Bekende wedstrijdparcoursen zijn vanaf Lisse tot aan de Zilk. Dit omdat je hier een redelijk graskant hebt en tussen Lisse en Hillegom bovendien het voordeel dat de weg vanaf beide kanten doodlopend is. Het stuk tussen Leiden en Lisse kant wel leuke plekkjes maar onvoldoende groot om een behoorlijke wedstrijd aan te vissen. De zomeravond wedstrijdjes werden wel veelal ter hoogte van Noordwijkerhout gehouden, maar het kantje is daar smal en steil.

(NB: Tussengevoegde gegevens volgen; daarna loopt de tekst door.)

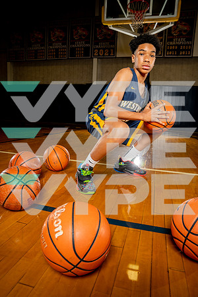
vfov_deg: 73.7
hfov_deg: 53.1
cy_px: 148
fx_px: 198
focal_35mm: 24
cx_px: 99
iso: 400
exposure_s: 1/250
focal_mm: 24
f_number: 5
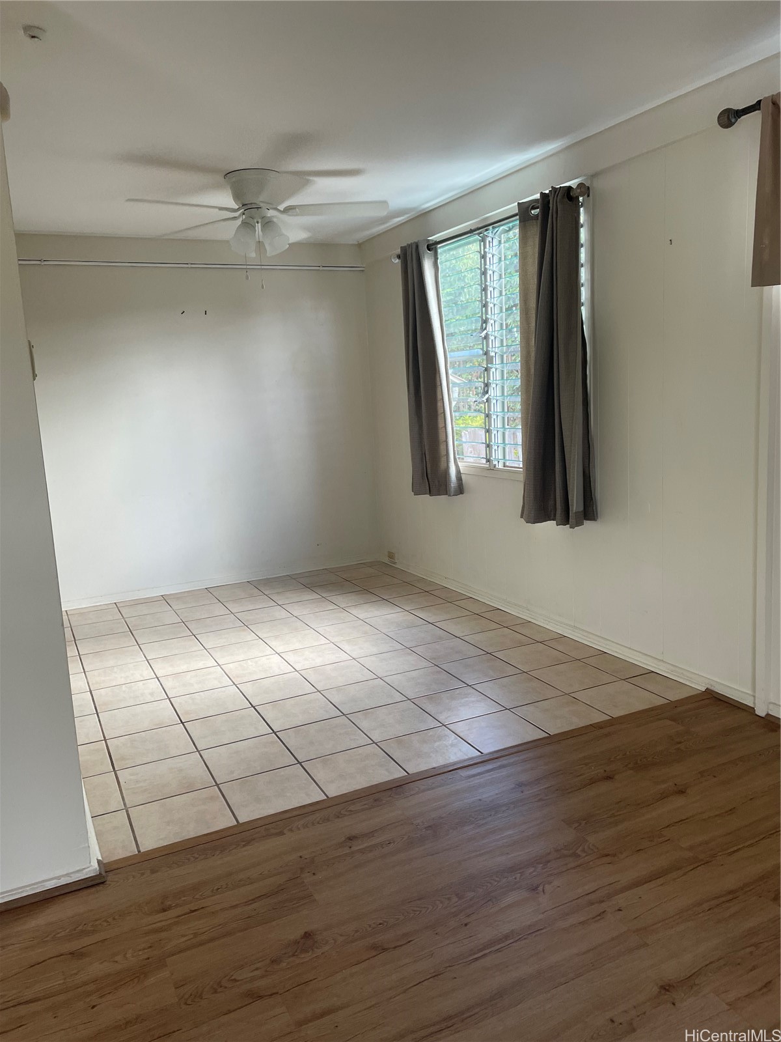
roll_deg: +3.9
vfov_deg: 67.3
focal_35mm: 26
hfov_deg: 53.1
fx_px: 782
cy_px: 521
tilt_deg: -8.1
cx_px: 390
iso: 100
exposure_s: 1/120
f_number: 1.6
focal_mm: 4.2
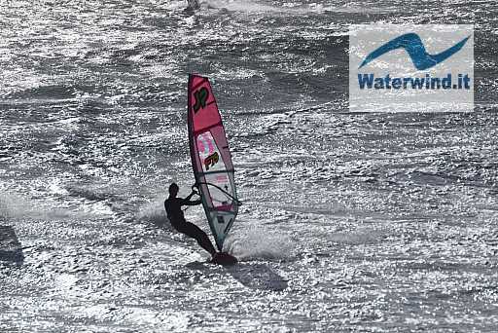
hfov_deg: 4.6
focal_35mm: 450
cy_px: 166
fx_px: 6228
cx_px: 249
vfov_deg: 3.1
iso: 200
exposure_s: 1/1000
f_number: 8
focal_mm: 300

Het schijnt dat de Leidse Hengelaarsbond bezig is de visrechten in het Leidse stuk van de Trekvaart te pachten. Wat dit voor de wedstrijdvisser gaat betekenen weet ik nog niet maar voor de vrije visser zal dit niet veel uitmaken wanneer men zich tot een hengel beperkt. Voor het vissen met meerdere hengels zult u waarschijnlijk lid van deze bond moeten worden. De zelfde regels gelden al jaren voor de Ringvaart met dat verschil dat deze van de Leidse, de Haarlemse en de Amsterdams samen is waarbij het lidmaatschap van een van deze drie verenigingen volstaat.